§ **Collected data**
++++++++++++++++++++
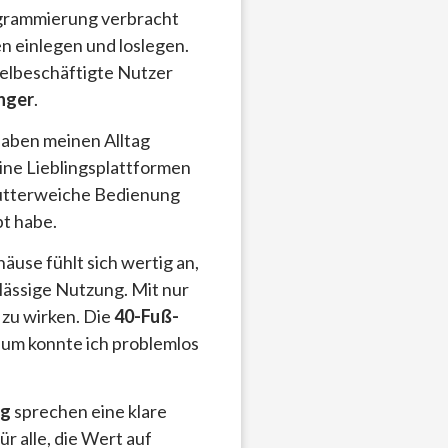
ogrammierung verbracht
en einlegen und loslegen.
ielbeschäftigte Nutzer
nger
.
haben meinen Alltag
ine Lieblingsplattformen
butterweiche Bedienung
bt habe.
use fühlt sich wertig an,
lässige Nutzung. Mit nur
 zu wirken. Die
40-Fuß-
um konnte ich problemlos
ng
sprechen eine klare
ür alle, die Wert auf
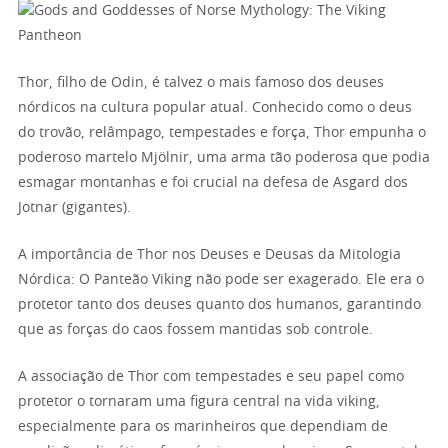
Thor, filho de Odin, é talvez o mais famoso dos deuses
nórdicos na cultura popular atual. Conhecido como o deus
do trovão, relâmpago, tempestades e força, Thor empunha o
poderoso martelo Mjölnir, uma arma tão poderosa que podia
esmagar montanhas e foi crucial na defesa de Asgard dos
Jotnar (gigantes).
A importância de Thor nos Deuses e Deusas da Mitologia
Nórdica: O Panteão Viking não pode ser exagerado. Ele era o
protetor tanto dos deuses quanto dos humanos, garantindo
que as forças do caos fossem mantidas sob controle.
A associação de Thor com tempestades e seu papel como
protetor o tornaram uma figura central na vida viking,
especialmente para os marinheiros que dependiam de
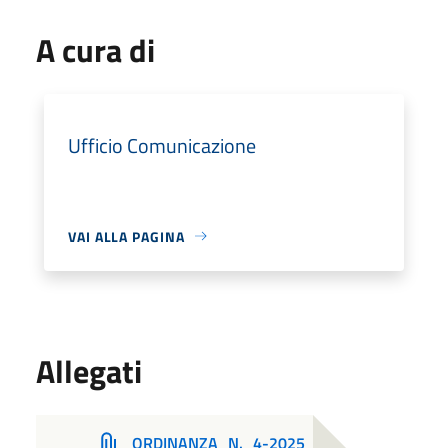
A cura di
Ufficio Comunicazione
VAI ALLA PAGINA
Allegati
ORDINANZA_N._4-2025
++++++++++++++++++++
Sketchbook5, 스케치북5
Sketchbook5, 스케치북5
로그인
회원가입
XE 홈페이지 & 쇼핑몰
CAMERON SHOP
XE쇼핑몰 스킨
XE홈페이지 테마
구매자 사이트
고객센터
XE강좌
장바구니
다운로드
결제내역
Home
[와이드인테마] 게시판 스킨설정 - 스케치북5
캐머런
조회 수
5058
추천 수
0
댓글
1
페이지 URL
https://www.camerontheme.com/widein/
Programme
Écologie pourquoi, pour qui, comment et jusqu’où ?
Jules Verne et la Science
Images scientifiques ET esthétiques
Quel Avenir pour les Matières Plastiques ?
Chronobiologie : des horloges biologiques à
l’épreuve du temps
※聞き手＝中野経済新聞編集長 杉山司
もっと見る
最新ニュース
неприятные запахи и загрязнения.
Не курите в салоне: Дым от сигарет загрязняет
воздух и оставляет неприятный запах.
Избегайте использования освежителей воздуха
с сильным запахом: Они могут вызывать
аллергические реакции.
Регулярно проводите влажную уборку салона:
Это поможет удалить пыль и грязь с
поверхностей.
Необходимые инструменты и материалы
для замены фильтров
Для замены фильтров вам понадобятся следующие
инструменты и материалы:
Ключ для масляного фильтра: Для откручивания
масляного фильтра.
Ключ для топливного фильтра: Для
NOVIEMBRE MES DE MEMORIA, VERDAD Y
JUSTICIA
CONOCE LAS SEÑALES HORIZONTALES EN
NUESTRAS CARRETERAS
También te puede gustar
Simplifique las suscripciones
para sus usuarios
++++++++++++++++++++
§ **DIRECTIVE**
Whenever the word "инструменты" shows up in a line of the entries, list that line.

§ **ANSWER BELOW**
Необходимые инструменты и материалы
инструменты и материалы:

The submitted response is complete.